FDA starts pilot to help sponsors use novel trial designs

The FDA has initiated a pilot program (PDF) to help drug developers use complex innovative trial designs (CID). Sponsors accepted into the four-year pilot will meet twice with the FDA to discuss regulatory approaches to CID. 

Officials at the FDA committed to help advance the use of complex adaptive, Bayesian and otherwise novel clinical trial designs as part of the latest PDUFA agreement. These designs pose new challenges for sponsors such as the need to use simulations to determine trial operating characteristics, and therefore additional regulatory input is beneficial to ensure they meet the FDA’s expectations.

The pilot program is intended to ensure sponsors can access that input. The FDA is asking sponsors with plans to use CID to file to join the program, although it has only committed to accepting up to two applications a quarter. The agency will prioritize trials that rely on simulations and will test drugs that address unmet needs when choosing which applicants to accept. 

The resulting meetings will help the FDA take its stance on CID.

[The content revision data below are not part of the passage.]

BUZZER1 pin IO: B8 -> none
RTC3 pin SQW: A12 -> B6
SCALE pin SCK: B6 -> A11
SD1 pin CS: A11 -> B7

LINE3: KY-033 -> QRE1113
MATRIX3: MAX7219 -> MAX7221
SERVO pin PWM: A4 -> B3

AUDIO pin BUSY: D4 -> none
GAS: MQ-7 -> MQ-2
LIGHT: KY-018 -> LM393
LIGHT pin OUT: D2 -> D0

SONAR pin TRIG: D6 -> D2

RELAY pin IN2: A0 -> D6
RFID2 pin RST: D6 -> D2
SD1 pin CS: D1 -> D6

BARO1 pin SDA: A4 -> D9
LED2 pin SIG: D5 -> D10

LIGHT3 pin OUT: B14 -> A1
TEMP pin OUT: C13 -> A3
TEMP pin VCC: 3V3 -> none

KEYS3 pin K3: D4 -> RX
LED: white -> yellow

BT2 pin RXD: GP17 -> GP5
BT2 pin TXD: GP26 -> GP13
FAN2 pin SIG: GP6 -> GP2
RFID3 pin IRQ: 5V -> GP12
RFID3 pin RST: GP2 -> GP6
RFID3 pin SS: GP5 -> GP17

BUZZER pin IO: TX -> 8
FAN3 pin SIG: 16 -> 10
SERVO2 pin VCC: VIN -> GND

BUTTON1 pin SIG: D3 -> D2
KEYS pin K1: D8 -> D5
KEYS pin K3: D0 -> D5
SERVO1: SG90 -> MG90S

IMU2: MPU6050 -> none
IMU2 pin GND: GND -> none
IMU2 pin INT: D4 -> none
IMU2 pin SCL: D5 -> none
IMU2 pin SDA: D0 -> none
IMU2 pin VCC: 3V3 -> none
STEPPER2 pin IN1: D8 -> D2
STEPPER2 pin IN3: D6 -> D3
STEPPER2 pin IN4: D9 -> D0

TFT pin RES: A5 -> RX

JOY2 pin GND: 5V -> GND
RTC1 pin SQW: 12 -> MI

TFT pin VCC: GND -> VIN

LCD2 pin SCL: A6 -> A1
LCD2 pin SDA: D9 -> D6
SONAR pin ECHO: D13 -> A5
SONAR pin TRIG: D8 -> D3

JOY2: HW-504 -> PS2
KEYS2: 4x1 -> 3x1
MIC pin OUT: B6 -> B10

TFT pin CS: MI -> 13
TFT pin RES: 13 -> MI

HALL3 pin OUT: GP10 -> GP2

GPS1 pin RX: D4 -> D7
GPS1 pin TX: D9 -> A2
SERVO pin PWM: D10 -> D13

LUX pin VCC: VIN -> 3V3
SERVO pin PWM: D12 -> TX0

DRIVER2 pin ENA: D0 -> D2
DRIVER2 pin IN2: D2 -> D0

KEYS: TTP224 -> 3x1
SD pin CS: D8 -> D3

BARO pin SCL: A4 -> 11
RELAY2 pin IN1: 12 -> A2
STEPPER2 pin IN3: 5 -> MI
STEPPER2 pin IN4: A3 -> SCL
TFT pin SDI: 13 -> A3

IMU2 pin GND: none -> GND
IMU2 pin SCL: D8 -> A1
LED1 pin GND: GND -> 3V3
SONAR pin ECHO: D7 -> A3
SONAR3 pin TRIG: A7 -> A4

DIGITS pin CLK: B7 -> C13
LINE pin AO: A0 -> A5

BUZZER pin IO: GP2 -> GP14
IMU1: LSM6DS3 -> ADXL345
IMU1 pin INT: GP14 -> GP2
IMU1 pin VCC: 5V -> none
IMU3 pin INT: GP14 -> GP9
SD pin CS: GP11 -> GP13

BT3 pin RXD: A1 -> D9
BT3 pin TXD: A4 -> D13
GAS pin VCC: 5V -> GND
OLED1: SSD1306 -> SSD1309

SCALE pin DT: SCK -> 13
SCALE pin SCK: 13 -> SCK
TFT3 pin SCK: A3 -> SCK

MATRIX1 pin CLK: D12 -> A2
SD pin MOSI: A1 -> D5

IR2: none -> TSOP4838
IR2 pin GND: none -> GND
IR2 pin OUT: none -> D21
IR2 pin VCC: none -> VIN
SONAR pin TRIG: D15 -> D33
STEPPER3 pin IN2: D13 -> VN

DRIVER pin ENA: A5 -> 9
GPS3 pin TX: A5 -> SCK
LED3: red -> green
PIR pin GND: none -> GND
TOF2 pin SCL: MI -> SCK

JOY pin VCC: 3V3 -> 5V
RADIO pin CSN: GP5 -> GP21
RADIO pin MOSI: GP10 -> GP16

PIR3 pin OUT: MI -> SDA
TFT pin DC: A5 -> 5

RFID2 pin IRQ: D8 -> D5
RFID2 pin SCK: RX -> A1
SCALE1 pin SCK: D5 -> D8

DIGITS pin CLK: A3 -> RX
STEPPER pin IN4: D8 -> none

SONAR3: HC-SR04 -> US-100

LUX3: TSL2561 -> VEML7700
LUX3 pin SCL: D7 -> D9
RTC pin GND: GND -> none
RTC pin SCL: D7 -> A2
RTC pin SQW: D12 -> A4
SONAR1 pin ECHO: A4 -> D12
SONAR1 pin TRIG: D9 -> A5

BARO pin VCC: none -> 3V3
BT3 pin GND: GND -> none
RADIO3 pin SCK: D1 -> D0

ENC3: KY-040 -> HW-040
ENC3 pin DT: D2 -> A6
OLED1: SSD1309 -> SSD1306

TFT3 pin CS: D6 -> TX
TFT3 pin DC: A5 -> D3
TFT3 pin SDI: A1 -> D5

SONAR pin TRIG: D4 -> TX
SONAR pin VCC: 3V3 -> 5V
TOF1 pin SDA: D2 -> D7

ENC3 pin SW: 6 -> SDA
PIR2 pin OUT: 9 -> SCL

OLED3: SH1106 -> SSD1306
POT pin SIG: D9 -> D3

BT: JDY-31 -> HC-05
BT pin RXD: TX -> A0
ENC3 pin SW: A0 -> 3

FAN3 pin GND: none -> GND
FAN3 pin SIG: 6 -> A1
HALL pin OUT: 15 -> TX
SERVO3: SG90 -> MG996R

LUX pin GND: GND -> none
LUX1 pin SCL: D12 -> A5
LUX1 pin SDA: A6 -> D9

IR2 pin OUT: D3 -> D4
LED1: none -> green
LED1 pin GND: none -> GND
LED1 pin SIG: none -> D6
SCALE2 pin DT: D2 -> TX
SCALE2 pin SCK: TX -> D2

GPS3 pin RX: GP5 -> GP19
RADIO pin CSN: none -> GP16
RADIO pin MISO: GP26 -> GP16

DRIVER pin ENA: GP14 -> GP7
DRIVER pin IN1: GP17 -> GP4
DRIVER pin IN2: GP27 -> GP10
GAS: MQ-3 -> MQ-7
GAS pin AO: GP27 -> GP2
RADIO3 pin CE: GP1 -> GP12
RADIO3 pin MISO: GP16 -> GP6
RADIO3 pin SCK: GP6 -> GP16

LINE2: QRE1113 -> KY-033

“The goal ... is to provide advice on how a proposed CID approach can be used in a specific drug development program and to promote innovation by allowing FDA to publicly present the trial designs considered through the pilot program, including trial designs for drugs that have not yet been approved by FDA,” the agency wrote. 

Sponsors accepted into the program will hold an initial meeting with the FDA to discuss a CID, and then meet again within 120 days to follow up on the same topic. This input could make it easier for the sponsors to adopt CID, but acceptance into the program isn’t a guarantee the FDA will sign off on a design, nor is a rejection from the pilot an unbreachable barrier to a company running a novel trial.